Request: Write out the data word for word and omit every picture.
[Given entries Boundary: Start]
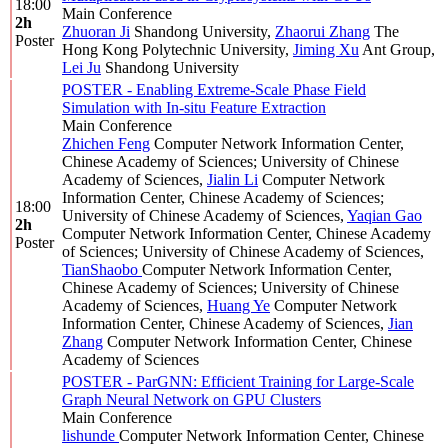
18:00
Main Conference
2h
Zhuoran Ji
Shandong University
,
Zhaorui Zhang
The
Poster
Hong Kong Polytechnic University
,
Jiming Xu
Ant Group
,
Lei Ju
Shandong University
POSTER - Enabling Extreme-Scale Phase Field
Simulation with In-situ Feature Extraction
Main Conference
Zhichen Feng
Computer Network Information Center,
Chinese Academy of Sciences; University of Chinese
Academy of Sciences
,
Jialin Li
Computer Network
Information Center, Chinese Academy of Sciences;
18:00
University of Chinese Academy of Sciences
,
Yaqian Gao
2h
Computer Network Information Center, Chinese Academy
Poster
of Sciences; University of Chinese Academy of Sciences
,
TianShaobo
Computer Network Information Center,
Chinese Academy of Sciences; University of Chinese
Academy of Sciences
,
Huang Ye
Computer Network
Information Center, Chinese Academy of Sciences
,
Jian
Zhang
Computer Network Information Center, Chinese
Academy of Sciences
POSTER - ParGNN: Efficient Training for Large-Scale
Graph Neural Network on GPU Clusters
Main Conference
lishunde
Computer Network Information Center, Chinese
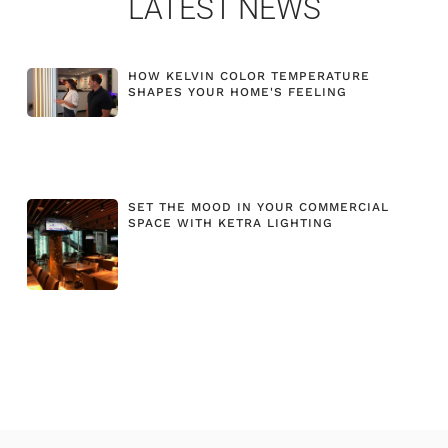
LATEST NEWS
HOW KELVIN COLOR TEMPERATURE
SHAPES YOUR HOME'S FEELING
SET THE MOOD IN YOUR COMMERCIAL
SPACE WITH KETRA LIGHTING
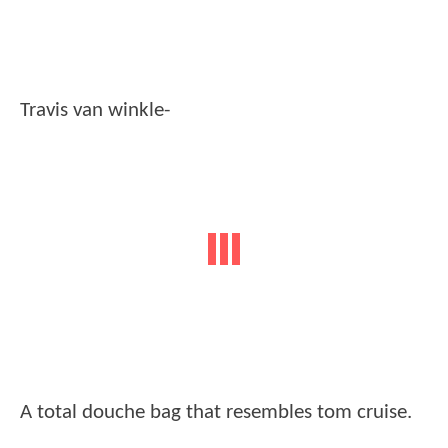
Travis van winkle-
A total douche bag that resembles tom cruise.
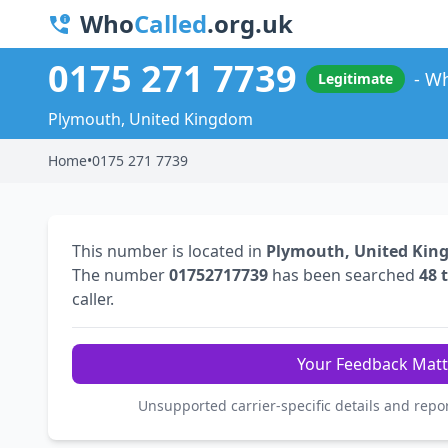
Who
Called
.org.uk
0175 271 7739
Wh
Legitimate
Plymouth, United Kingdom
Home
•
0175 271 7739
This number is located in
Plymouth, United Ki
The number
01752717739
has been searched
48 
caller.
Your Feedback Matt
Unsupported carrier-specific details and repo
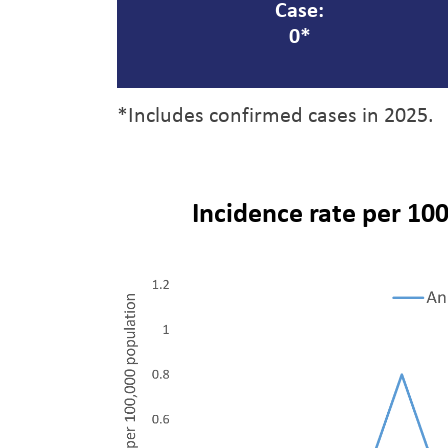
Case:
0*
*Includes confirmed cases in 2025.
Incidence rate per 100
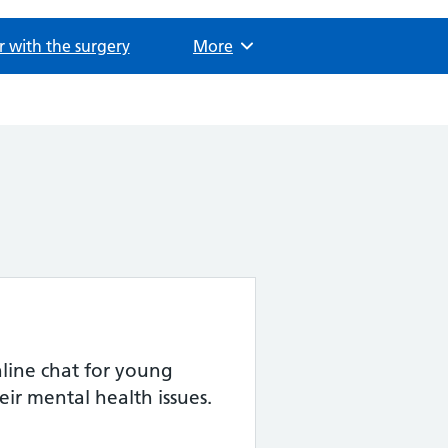
r with the surgery
Browse
More
ine chat for young
eir mental health issues.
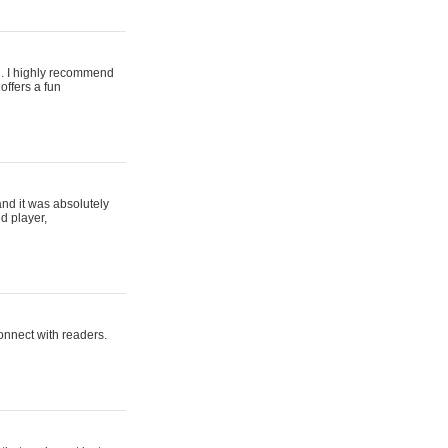
ing. I highly recommend
offers a fun
and it was absolutely
d player,
connect with readers.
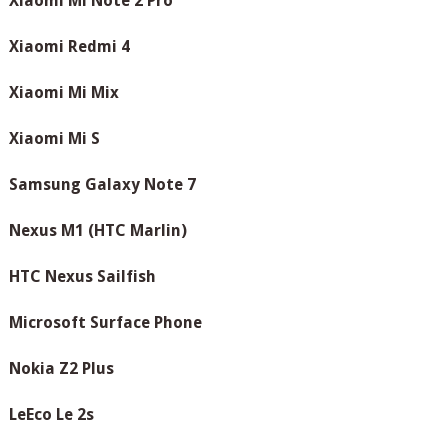
Xiaomi Mi Note 2 Pro
Xiaomi Redmi 4
Xiaomi Mi Mix
Xiaomi Mi S
Samsung Galaxy Note 7
Nexus M1 (HTC Marlin)
HTC Nexus Sailfish
Microsoft Surface Phone
Nokia Z2 Plus
LeEco Le 2s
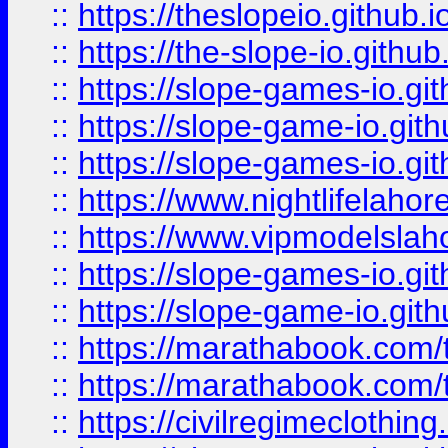
::
https://theslopeio.github.i
::
https://the-slope-io.github.
::
https://slope-games-io.git
::
https://slope-game-io.gith
::
https://slope-games-io.git
::
https://www.nightlifelahore
::
https://www.vipmodelslah
::
https://slope-games-io.git
::
https://slope-game-io.gith
::
https://marathabook.com/t
::
https://marathabook.com/t
::
https://civilregimeclothin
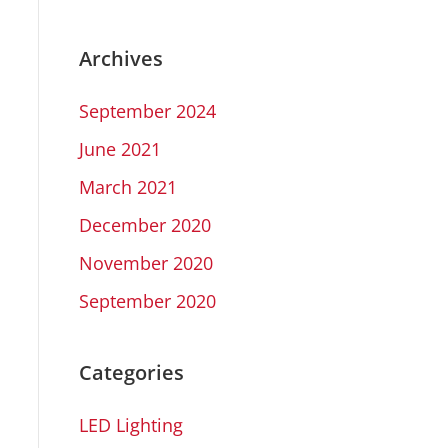
Archives
September 2024
June 2021
March 2021
December 2020
November 2020
September 2020
Categories
LED Lighting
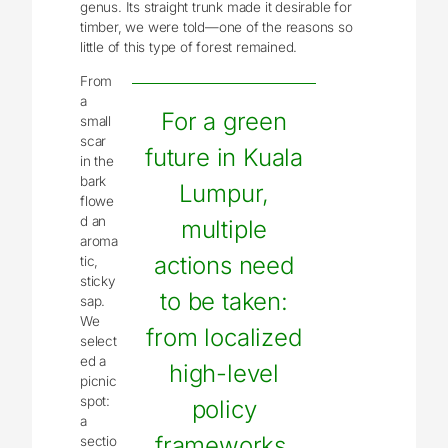
genus. Its straight trunk made it desirable for
timber, we were told—one of the reasons so
little of this type of forest remained.
From
a
For a green
small
scar
future in Kuala
in the
bark
Lumpur,
flowe
d an
multiple
aroma
actions need
tic,
sticky
to be taken:
sap.
We
from localized
select
ed a
high-level
picnic
spot:
policy
a
frameworks,
sectio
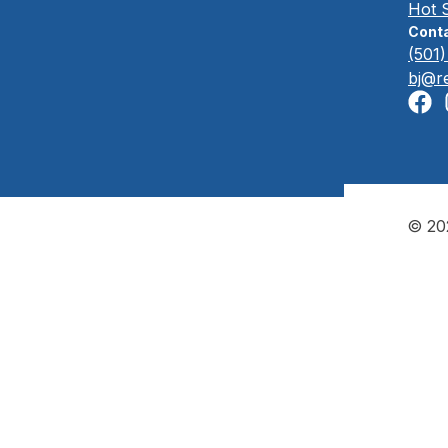
Hot 
Conta
(501
bj@r
© 202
[Given entries Boundary: End]
Output below:
18:00
Main Conference
2h
Zhuoran Ji
Shandong University
,
Zhaorui Zhang
The
Poster
Hong Kong Polytechnic University
,
Jiming Xu
Ant Group
,
Lei Ju
Shandong University
POSTER - Enabling Extreme-Scale Phase Field
Simulation with In-situ Feature Extraction
Main Conference
Zhichen Feng
Computer Network Information Center,
Chinese Academy of Sciences; University of Chinese
Academy of Sciences
,
Jialin Li
Computer Network
Information Center, Chinese Academy of Sciences;
18:00
University of Chinese Academy of Sciences
,
Yaqian Gao
2h
Computer Network Information Center, Chinese Academy
Poster
of Sciences; University of Chinese Academy of Sciences
,
TianShaobo
Computer Network Information Center,
Chinese Academy of Sciences; University of Chinese
Academy of Sciences
,
Huang Ye
Computer Network
Information Center, Chinese Academy of Sciences
,
Jian
Zhang
Computer Network Information Center, Chinese
Academy of Sciences
POSTER - ParGNN: Efficient Training for Large-Scale
Graph Neural Network on GPU Clusters
Main Conference
lishunde
Computer Network Information Center, Chinese
LATEST NEWS
HOW KELVIN COLOR TEMPERATURE
SHAPES YOUR HOME'S FEELING
SET THE MOOD IN YOUR COMMERCIAL
SPACE WITH KETRA LIGHTING
Travis van winkle-
A total douche bag that resembles tom cruise.
Who
Called
.org.uk
0175 271 7739
Wh
Legitimate
Plymouth, United Kingdom
Home
•
0175 271 7739
This number is located in
Plymouth, United Ki
The number
01752717739
has been searched
48 
caller.
Your Feedback Matt
Unsupported carrier-specific details and repo
Case:
0*
*Includes confirmed cases in 2025.
Incidence rate per 100
r with the surgery
Browse
More
ine chat for young
eir mental health issues.
ing. I highly recommend
offers a fun
and it was absolutely
d player,
connect with readers.
Xiaomi Mi Note 2 Pro
Xiaomi Redmi 4
Xiaomi Mi Mix
Xiaomi Mi S
Samsung Galaxy Note 7
Nexus M1 (HTC Marlin)
HTC Nexus Sailfish
Microsoft Surface Phone
Nokia Z2 Plus
LeEco Le 2s
::
https://theslopeio.github.i
::
https://the-slope-io.github.
::
https://slope-games-io.git
::
https://slope-game-io.gith
::
https://slope-games-io.git
::
https://www.nightlifelahore
::
https://www.vipmodelslah
::
https://slope-games-io.git
::
https://slope-game-io.gith
::
https://marathabook.com/t
::
https://marathabook.com/t
::
https://civilregimeclothin
Archives
September 2024
June 2021
March 2021
December 2020
November 2020
September 2020
Categories
LED Lighting
genus. Its straight trunk made it desirable for
timber, we were told—one of the reasons so
little of this type of forest remained.
From
a
For a green
small
scar
future in Kuala
in the
bark
Lumpur,
flowe
d an
multiple
aroma
actions need
tic,
sticky
to be taken:
sap.
We
from localized
select
ed a
high-level
picnic
spot:
policy
a
frameworks,
sectio
Hot 
Conta
(501
bj@r
© 202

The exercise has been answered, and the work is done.